Tentava escondê-la, e vocês podem imaginar como é viver querendo esconder uma coisa que todo mundo está vendo. Eu tocava pouco no assunto e meus amigos pouco queriam saber. O que eles queriam saber, eles já sabiam melhor que ninguém, pois estavam comigo todos os dias. E pode ser também que eles se sentissem intimidados pela minha postura de pouco falar sobre o assunto. Era uma situação nova para mim também, pois a retinoze faz com que se perca a visão aos poucos e quando você se acostuma com uma referência visual logo ela já muda e tudo muda.
Vivi toda esta fase e depois todo o processo de aceitação de minha deficiência junto aos meus amigos, convivendo, aprendendo, experimentando, rindo muito, me divertindo e às vezes chorando, mas sempre com eles.
Às vezes penso como teria sido minha formação se tivesse freqüentado uma escola própria para pessoas cegas, se não tivesse meus amigos da escola e do prédio, se meus amigos fossem apenas as crianças que não enxergam. Como eu me relacionaria com o resto do mundo hoje.
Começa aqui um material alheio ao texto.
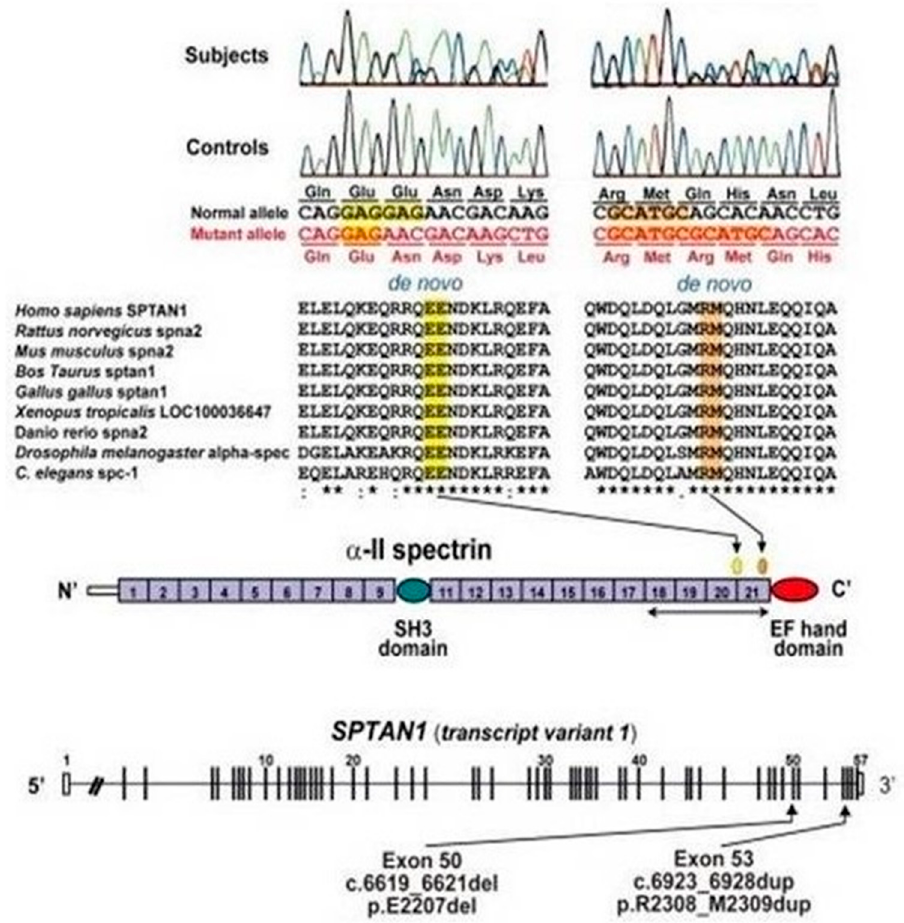
Figure 3. Schematic representation of SPTAN1 gene (transcript variant 1) consisting of 57 exons. Exon 37 of transcript variant 1 is missing in variant 2. Two distinct de-novo mutations were found at evolutionary conserved amino acids in triple helical repeats (spectrin repeats). α -II spectrin consists of 22 domains, including 20 spectrin repeats, and the mutations occurred within the last four spectrin repeats, which are required for α / β heterodimer association.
Sou casado, pai de uma menina linda que no último dia 29 completou nove meses. Com uma vida profissional bem resolvida, e amizades sólidas, me sinto uma pessoa feliz, muito de bem com a vida. Sou convicto de que ter, desde criança, convivido dentro de instituições regulares, contribuiu bastante para hoje eu ser uma pessoa socialmente incluída.